In Angola, the national state of emergency, with mandatory quarantine, was decreed on 24 March; to date, about 27 positive cases have been reported as Covid-19, all of people returning from abroad and intercepted at the airport.
“At this moment,” Sergio says, “there are 2 major concerns: the structural deficiencies of the national health system; and, in the longer term, the devastating effects that the new instability is creating among the population, especially among the poorest and most vulnerable groups.”
Among the groups most at risk and most exposed are the numerous street children in Luanda who are supported and helped by VIS and the Salesians.
Sergio continues: “For several years now, together, we've been carrying out a reintegration program where children and adolescents whose home is the street are reintegrated into the family through several phases. The first phase of the program takes place on the streets with our educators and psychologists and is aimed at those who are starting along this path. These kids, in these days of social deconstruction, are more than ever exposed to the risks of the street, to diseases, to the possible contagion of Covid-19, to the lack of sources of subsistence and to the violence of adults and often, unfortunately, also of law enforcement.”

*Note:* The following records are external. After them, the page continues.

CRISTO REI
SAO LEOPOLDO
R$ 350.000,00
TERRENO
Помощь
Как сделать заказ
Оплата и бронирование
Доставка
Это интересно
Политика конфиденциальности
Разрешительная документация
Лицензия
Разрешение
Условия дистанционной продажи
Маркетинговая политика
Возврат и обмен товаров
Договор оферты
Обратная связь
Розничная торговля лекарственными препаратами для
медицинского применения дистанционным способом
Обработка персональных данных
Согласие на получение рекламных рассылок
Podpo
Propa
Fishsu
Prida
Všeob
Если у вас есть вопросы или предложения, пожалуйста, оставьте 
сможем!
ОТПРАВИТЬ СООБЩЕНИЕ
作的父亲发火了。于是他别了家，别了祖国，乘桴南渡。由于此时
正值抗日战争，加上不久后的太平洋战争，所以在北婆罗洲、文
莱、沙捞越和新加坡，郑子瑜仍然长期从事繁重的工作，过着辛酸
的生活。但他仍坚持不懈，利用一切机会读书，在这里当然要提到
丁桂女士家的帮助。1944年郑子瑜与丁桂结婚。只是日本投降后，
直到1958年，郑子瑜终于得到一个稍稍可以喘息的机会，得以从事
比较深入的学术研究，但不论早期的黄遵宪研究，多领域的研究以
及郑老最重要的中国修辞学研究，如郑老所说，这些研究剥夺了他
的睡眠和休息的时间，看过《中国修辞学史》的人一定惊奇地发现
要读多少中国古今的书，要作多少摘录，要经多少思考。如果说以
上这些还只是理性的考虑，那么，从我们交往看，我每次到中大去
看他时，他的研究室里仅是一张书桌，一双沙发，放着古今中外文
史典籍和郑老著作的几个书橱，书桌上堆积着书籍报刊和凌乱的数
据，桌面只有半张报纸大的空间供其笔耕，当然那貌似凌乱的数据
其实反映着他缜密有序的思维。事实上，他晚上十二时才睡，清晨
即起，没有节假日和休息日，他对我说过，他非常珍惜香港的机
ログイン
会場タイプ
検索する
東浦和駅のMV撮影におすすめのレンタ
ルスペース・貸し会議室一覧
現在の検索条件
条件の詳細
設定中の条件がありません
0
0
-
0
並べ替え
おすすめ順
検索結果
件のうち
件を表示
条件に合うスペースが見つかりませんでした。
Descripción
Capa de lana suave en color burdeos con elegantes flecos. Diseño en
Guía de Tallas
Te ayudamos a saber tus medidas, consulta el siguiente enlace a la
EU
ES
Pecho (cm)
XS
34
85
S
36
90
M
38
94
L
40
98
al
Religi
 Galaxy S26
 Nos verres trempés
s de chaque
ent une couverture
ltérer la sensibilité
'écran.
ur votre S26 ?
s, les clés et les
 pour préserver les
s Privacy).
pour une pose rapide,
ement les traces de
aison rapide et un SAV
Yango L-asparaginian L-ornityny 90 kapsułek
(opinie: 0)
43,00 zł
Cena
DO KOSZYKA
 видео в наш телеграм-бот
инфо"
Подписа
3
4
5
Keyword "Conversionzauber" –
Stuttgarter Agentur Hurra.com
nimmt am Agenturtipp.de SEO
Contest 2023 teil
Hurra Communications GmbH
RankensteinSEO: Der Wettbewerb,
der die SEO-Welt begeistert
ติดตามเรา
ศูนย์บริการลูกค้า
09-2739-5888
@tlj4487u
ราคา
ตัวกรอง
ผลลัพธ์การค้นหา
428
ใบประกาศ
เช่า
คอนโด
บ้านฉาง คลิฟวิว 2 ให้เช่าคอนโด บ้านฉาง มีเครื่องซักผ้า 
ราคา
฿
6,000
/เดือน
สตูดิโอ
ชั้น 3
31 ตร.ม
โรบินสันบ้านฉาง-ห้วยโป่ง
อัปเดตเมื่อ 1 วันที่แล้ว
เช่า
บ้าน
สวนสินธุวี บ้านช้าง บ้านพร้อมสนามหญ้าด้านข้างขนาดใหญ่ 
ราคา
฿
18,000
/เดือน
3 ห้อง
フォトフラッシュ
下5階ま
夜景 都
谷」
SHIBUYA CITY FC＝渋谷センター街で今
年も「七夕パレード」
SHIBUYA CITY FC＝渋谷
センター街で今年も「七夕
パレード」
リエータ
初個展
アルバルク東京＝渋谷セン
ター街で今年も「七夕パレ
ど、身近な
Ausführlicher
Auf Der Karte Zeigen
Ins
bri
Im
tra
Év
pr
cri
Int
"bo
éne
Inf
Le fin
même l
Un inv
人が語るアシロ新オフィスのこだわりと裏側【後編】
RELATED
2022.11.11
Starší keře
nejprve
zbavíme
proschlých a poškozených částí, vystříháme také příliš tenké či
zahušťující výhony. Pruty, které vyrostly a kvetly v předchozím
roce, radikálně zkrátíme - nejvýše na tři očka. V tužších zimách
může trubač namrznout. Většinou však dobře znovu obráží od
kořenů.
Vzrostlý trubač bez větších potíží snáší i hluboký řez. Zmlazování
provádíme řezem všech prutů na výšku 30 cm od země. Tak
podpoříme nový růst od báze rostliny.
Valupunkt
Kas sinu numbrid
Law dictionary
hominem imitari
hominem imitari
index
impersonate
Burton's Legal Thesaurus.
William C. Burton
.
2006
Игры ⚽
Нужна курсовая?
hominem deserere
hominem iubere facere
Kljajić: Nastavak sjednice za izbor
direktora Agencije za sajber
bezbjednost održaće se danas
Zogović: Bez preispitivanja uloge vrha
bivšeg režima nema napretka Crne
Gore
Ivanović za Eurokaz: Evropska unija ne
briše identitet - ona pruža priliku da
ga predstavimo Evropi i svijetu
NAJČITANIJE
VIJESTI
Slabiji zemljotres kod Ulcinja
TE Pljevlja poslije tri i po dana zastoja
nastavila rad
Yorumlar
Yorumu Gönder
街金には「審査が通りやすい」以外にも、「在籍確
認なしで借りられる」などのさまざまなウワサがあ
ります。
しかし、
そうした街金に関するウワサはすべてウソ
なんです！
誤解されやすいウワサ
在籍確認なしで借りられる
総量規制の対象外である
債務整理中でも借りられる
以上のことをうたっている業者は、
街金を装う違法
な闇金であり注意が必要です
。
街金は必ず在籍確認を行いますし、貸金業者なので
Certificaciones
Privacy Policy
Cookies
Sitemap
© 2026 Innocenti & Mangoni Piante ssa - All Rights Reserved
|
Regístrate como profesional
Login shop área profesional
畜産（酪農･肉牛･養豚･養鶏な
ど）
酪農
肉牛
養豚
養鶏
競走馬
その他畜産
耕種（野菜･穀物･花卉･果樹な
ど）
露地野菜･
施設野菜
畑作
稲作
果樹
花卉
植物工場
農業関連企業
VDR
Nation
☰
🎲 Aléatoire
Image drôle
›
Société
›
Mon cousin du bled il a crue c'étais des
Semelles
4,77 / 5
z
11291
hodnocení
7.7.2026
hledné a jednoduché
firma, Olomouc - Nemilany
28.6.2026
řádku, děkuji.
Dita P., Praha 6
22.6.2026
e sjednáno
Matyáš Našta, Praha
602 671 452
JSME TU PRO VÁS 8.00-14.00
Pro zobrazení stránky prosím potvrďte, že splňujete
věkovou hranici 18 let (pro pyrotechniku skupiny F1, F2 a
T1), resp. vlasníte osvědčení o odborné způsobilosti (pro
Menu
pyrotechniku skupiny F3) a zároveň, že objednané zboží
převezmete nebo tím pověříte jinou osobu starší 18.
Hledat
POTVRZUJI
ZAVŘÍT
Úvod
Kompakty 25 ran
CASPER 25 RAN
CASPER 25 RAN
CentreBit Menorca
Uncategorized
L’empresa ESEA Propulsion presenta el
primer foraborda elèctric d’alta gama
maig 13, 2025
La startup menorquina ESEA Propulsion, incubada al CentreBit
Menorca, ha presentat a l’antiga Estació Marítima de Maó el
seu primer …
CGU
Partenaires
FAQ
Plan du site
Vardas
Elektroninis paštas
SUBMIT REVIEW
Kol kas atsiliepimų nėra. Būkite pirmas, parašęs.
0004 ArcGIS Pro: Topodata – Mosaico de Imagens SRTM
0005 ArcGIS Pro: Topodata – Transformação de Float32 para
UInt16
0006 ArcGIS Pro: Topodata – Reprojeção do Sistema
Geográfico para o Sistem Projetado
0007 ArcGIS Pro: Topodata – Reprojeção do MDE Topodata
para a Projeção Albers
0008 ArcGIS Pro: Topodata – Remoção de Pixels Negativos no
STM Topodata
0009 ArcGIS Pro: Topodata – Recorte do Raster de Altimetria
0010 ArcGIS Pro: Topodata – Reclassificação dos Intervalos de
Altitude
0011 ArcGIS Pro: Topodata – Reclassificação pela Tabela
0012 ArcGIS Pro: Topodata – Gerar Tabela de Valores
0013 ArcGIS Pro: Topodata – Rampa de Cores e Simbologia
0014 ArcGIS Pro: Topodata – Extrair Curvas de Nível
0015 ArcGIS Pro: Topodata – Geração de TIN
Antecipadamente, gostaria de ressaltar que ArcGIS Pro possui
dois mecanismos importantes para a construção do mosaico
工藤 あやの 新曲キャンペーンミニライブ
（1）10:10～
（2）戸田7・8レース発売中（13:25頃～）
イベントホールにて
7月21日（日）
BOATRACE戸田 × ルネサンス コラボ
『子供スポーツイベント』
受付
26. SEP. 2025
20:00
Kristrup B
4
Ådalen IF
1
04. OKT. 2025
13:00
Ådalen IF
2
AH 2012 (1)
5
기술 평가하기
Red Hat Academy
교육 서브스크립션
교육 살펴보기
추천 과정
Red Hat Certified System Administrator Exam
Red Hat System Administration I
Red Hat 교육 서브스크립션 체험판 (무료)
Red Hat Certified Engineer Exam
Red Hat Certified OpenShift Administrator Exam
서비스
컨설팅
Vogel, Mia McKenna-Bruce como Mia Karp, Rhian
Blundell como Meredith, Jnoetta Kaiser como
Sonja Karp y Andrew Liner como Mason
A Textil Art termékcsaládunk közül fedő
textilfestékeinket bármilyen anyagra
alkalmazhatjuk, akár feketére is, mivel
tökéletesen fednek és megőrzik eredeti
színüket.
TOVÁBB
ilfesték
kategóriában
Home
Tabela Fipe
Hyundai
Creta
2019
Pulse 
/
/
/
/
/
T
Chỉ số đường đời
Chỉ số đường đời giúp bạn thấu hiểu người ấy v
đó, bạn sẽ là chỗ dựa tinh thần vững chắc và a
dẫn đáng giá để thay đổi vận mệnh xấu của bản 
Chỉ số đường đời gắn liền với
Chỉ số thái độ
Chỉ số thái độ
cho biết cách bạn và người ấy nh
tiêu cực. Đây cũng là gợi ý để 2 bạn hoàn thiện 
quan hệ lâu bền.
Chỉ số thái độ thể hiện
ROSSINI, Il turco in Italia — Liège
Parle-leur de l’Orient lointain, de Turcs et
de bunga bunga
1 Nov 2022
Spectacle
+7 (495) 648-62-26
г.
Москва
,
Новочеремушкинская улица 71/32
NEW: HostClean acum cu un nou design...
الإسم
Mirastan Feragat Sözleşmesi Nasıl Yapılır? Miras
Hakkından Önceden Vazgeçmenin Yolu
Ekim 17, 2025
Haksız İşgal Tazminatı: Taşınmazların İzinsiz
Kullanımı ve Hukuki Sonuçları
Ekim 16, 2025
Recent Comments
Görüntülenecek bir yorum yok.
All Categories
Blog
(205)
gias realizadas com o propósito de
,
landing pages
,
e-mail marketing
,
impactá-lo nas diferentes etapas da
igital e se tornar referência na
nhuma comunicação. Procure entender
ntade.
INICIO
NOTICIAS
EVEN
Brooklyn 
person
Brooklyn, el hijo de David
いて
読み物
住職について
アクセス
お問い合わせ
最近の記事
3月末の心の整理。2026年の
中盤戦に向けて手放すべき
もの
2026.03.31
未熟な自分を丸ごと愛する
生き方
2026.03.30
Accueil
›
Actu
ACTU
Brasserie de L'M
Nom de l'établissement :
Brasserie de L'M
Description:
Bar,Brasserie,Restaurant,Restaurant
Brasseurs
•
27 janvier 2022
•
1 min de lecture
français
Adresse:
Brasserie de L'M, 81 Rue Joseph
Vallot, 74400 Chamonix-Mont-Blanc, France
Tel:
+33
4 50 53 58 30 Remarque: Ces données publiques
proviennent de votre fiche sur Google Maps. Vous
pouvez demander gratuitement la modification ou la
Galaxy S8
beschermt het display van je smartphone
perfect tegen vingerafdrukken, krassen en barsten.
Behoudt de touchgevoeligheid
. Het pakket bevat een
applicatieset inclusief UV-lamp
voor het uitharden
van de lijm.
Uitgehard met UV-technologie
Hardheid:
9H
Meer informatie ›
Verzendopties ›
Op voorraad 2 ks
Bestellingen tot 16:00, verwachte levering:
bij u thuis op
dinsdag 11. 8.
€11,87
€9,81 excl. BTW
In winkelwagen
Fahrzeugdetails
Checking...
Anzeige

Some activities of the "Vamos Juntos" project supported by the European Union and other benefactors have thus been redirected; they've opened a new emergency center where the street children can be offered to live this period in a community and in an organized way, far from the dangers of the ever more present streetlife.
“Many of them responded positively,” he says. “About 50 children and adolescents, of which 9 are girls and... 1 baby girl... from the street... were welcomed, the former in the 'Refugio House' of the Salesian Center 'São Domingos Savio', the latter in the Maria Mazzarello house of the Daughters of Mary Help of Christians.”
In these two centers, boys and girls receive protection, nutrition, hygiene products and, above all, the attention of many social educators and volunteers who dedicate themselves to them, helping the children to organize their daily lives, to learn and to respect the rules of hygiene and prevention, and to make them responsible.
Sergio concludes: “We're trying to ensure that this emergency can be transformed into an opportunity to carry out more accurate work of accompaniment and empowerment for children and adolescents in street situations, and looking to the future, preparing the way for their returning within their families.”